连接到外部数据源（JDBC）

平台包含很多 JDBC 数据库的驱动，可能需要安装相应版本的驱动程序才能连接到首选数据库。目前支持的数据库包括

查询 PostgreSQL
查询 MySQL
查询 SQL Server

使用 JDBC 读取数据

下面示例使用 Python 或 Scala 通过 JDBC 读取数据，注意每个数据库的<jdbc-url>使用不同的格式。

# 获取 dataframe 对象
employees_table = (spark.read
  .format("jdbc")
  .option("url", "<jdbc-url>")
  .option("dbtable", "<table-name>")
  .option("user", "<username>")
  .option("password", "<password>")
  .load()
)
# 读取表结构
employees_table.printSchema
# 打印查询结果
display(employees_table.select("age", "salary").groupBy("age").avg("salary"))

// 获取 dataframe 对象
val employees_table = spark.read
  .format("jdbc")
  .option("url", "<jdbc-url>")
  .option("dbtable", "<table-name>")
  .option("user", "<username>")
  .option("password", "<password>")
  .load()
// 读取表结构
employees_table.printSchema
// 打印查询结果
display(employees_table.select("age", "salary").groupBy("age").avg("salary"))

可以在option中配置JDBC的查询并行度和下推:

# 为具有 8 个核心的群集配置并行度, 设置并行度太大可能会使数据源服务不堪重负
employees_table = (spark.read
  .format("jdbc")
  .option("url", "<jdbc-url>")
  .option("dbtable", "<table-name>")
  .option("user", "<username>")
  .option("password", "<password>")
  .option("numPartitions", 8)
  .load()
)
# 将整个查询向下推送到数据库，且只返回结果
pushdown_query = "(select * from employees where emp_no < 10008) as emp_alias"
employees_table = (spark.read
  .format("jdbc")
  .option("url", "<jdbc-url>")
  .option("dbtable", pushdown_query)
  .option("user", "<username>")
  .option("password", "<password>")
  .load()
)
# 通过fetchSize参数控制一次从远程数据库中提取的行数
employees_table = (spark.read
  .format("jdbc")
  .option("url", "<jdbc-url>")
  .option("dbtable", "<table-name>")
  .option("user", "<username>")
  .option("password", "<password>")
  .option("fetchSize", "100")
  .load()
)

使用 JDBC 写入数据

下面示例通过 JDBC 将数据保存到表:

# 创建新表并写入数据，如果同名的表已存在会引发错误
(employees_table.write
  .format("jdbc")
  .option("url", "<jdbc-url>")
  .option("dbtable", "<new-table-name>")
  .option("user", "<username>")
  .option("password", "<password>")
  .save()
)
# 将数据追加到现有的表
(employees_table.write
  .format("jdbc")
  .option("url", "<jdbc-url>")
  .option("dbtable", "<new-table-name>")
  .option("user", "<username>")
  .option("password", "<password>")
  .mode("append")
  .save()
)
# 覆盖已有的数据表
(employees_table.write
  .format("jdbc")
  .option("url", "<jdbc-url>")
  .option("dbtable", "<new-table-name>")
  .option("user", "<username>")
  .option("password", "<password>")

所给材料
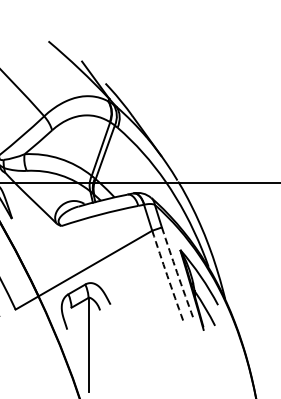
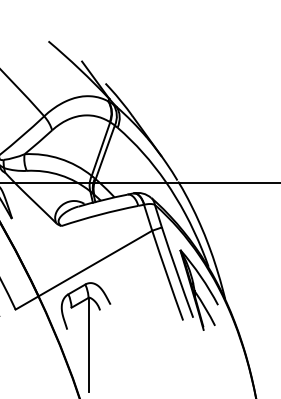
arc at (177, 272): dashed -> solid
arc at (167, 275): dashed -> solid
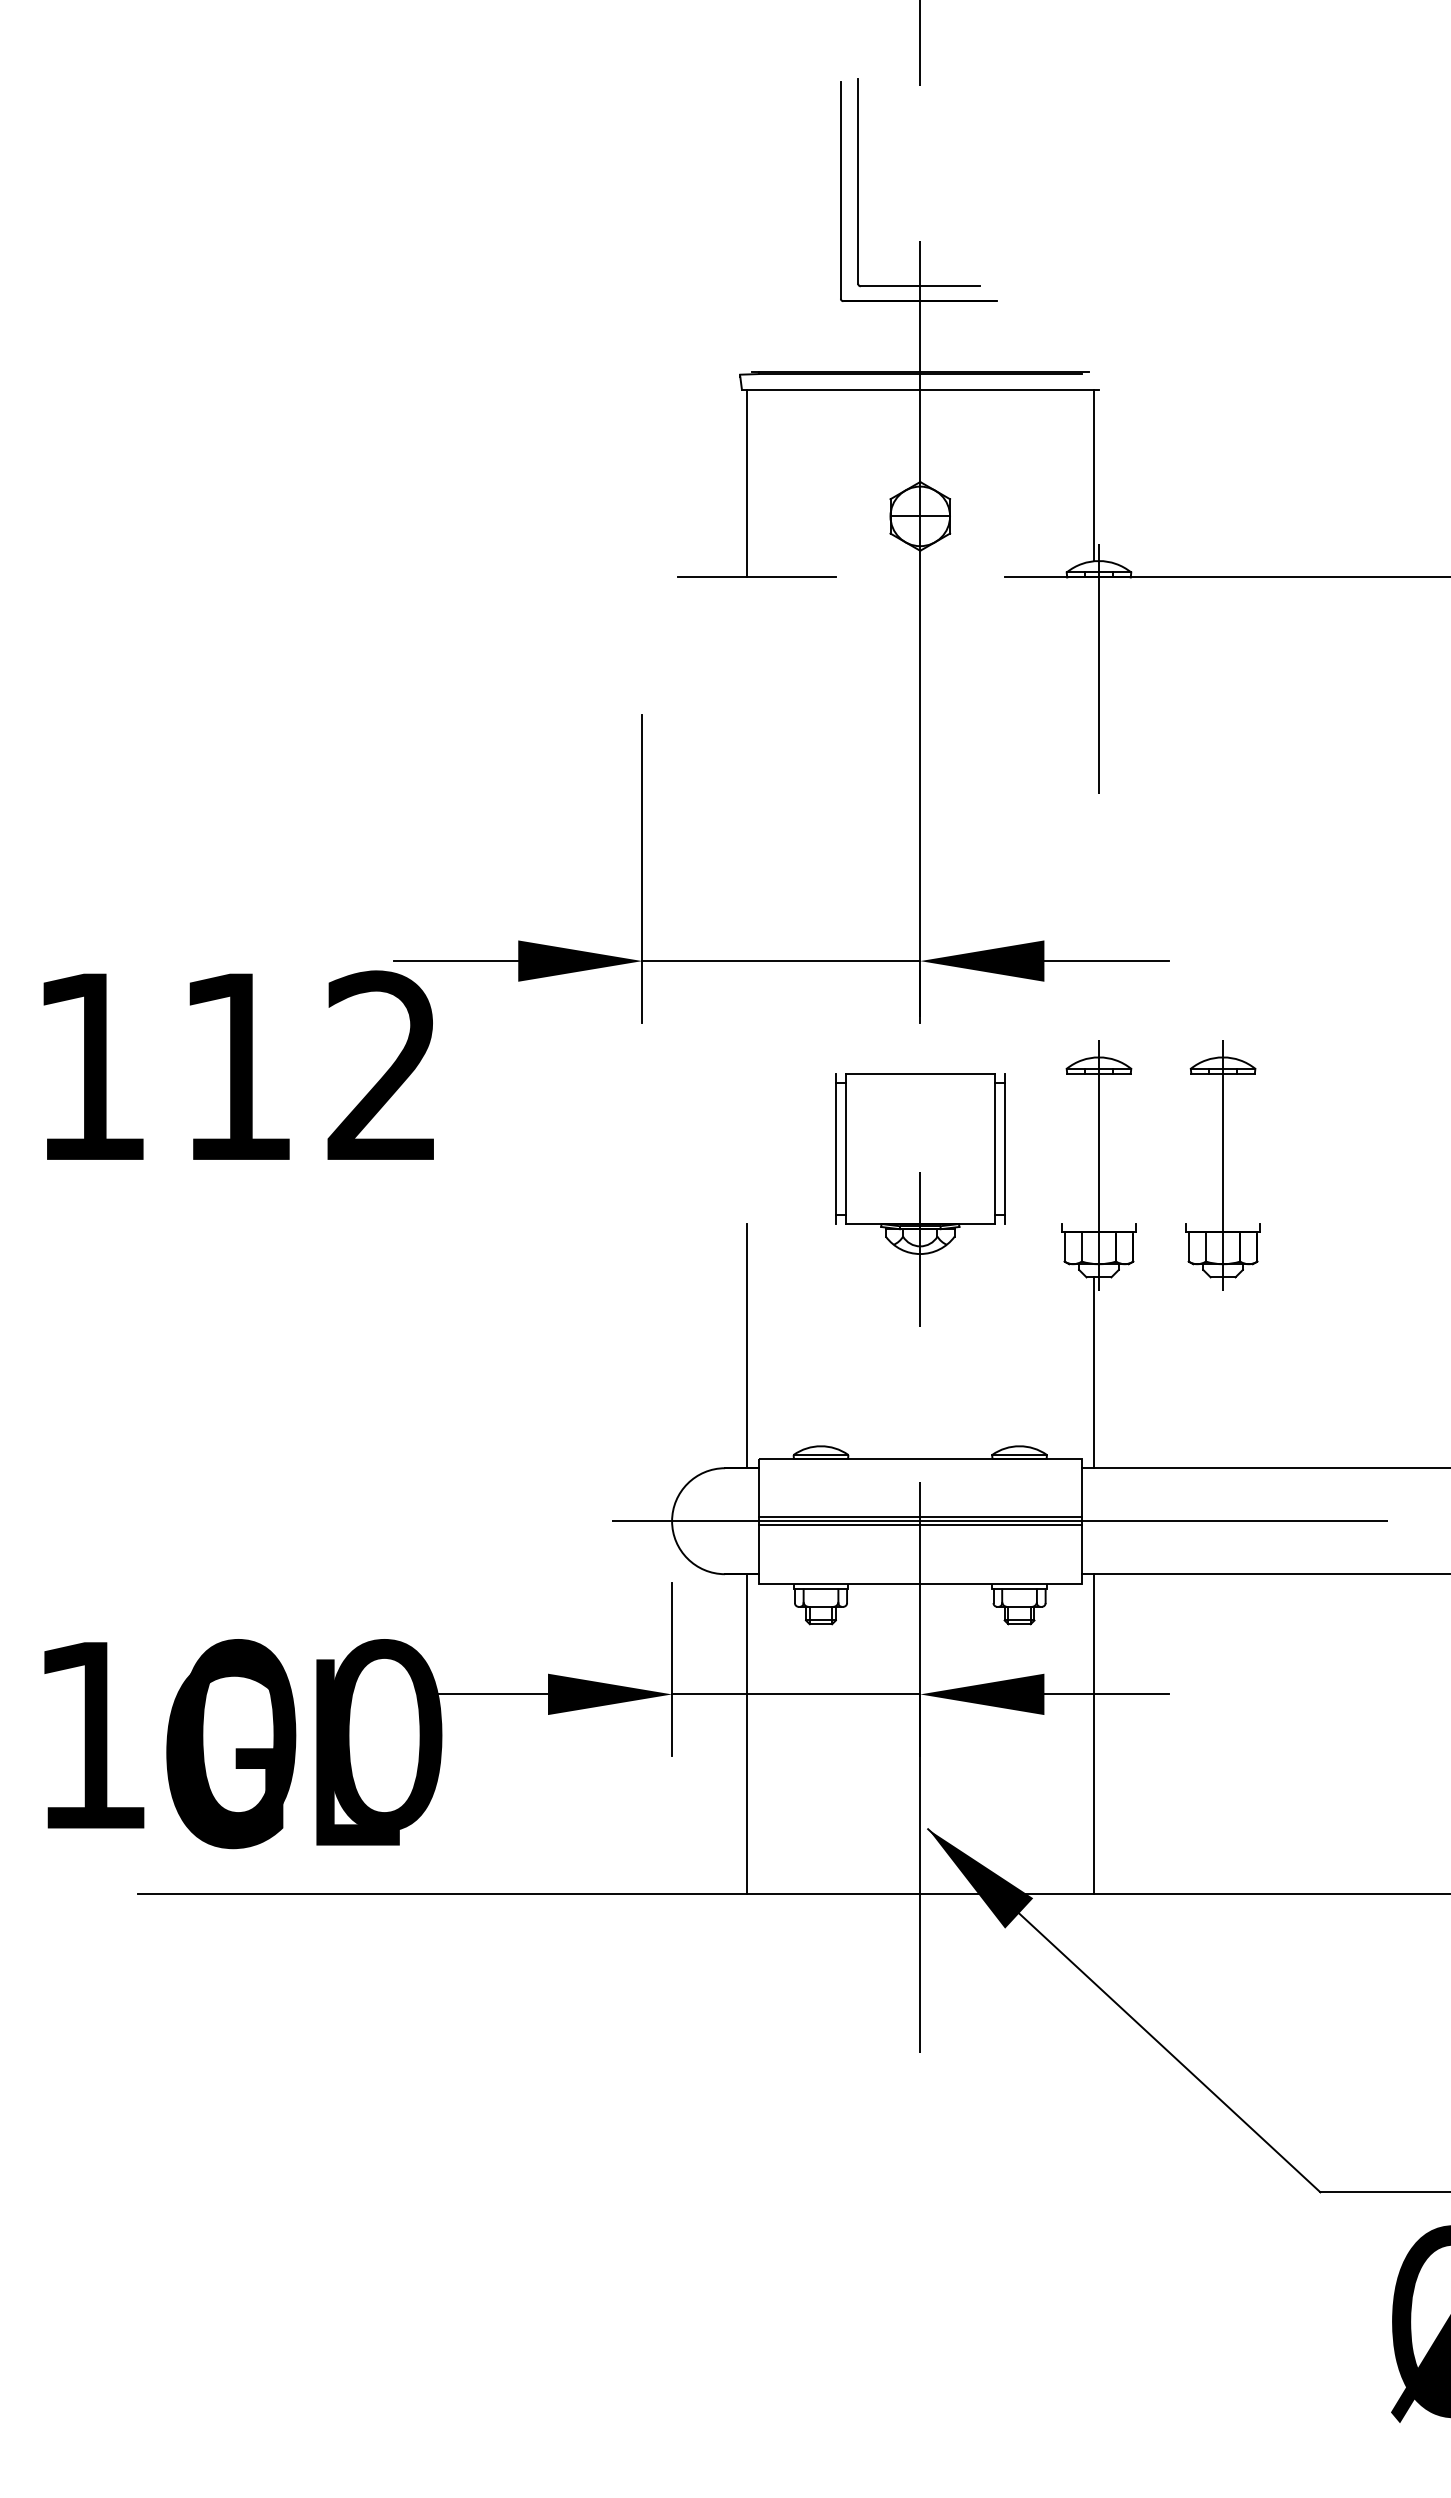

练习各项
a – 判断以下三条说法是否与 JDBC 文档相符，每条答“是”或“否”，并附上文档中起决定作用的原话：(i) 并行度设得过大，可能让数据源服务承受不住；(ii) 创建新表写入数据时，若同名的表已存在，数据会追加到该表中；(iii) 各个数据库的 <jdbc-url> 采用同一种格式。
b – 请从 JDBC 文档停下的地方接着往下写。

各题答案
a –
(i) 是。“设置并行度太大可能会使数据源服务不堪重负”
(ii) 否。“如果同名的表已存在会引发错误”
(iii) 否。“注意每个数据库的<jdbc-url>使用不同的格式”

b –
  .mode("overwrite")
  .save()
)

使用 JDBC 写入数据库时，Apache Spark 使用内存中的分区数来控制并行度。可以在进行写入之前重新分区数据以控制并行度。

(employees_table.repartition(8)
  .write
  .format("jdbc")
  .option("url", "<jdbc-url>")
  .option("dbtable", "<new-table-name>")
  .option("user", "<username>")
  .option("password", "<password>")
  .save()
)

查询 PostgreSQL

下面示例使用 PostgreSQL 的 JDBC 驱动程序对其进行查询。

driver = "org.postgresql.Driver"

database_host = "<database-host-url>"
database_port = "5432" # update if you use a non-default port
database_name = "<database-name>"
table = "<table-name>"
user = "<username>"
password = "<password>"

url = f"jdbc:postgresql://{database_host}:{database_port}/{database_name}"

remote_table = (spark.read
  .format("jdbc")
  .option("driver", driver)
  .option("url", url)
  .option("dbtable", table)
  .option("user", user)
  .option("password", password)
  .load()
)

查询 MySQL

下面示例使用 MySQL 的 JDBC 驱动程序对其进行查询。

driver = "com.mysql.cj.jdbc.Driver"

database_host = "<database-host-url>"
database_port = "3306" # update if you use a non-default port
database_name = "<database-name>"
table = "<table-name>"
user = "<username>"
password = "<password>"

url = f"jdbc:mysql://{database_host}:{database_port}/{database_name}"

remote_table = (spark.read
  .format("jdbc")
  .option("driver", driver)
  .option("url", url)
  .option("dbtable", table)
  .option("user", user)
  .option("password", password)
  .load()
)

查询 SQL Server

下面示例使用 SQL Server 的 JDBC 驱动程序对其进行查询。

driver = "com.microsoft.sqlserver.jdbc.SQLServerDriver"

database_host = "<database-host-url>"
database_port = "1433" # update if you use a non-default port
database_name = "<database-name>"
table = "<table-name>"
user = "<username>"
password = "<password>"

url = f"jdbc:sqlserver://{database_host}:{database_port};database={database_name}"

remote_table = (spark.read
  .format("jdbc")
  .option("driver", driver)
  .option("url", url)
  .option("dbtable", table)
  .option("user", user)
  .option("password", password)
  .load()
)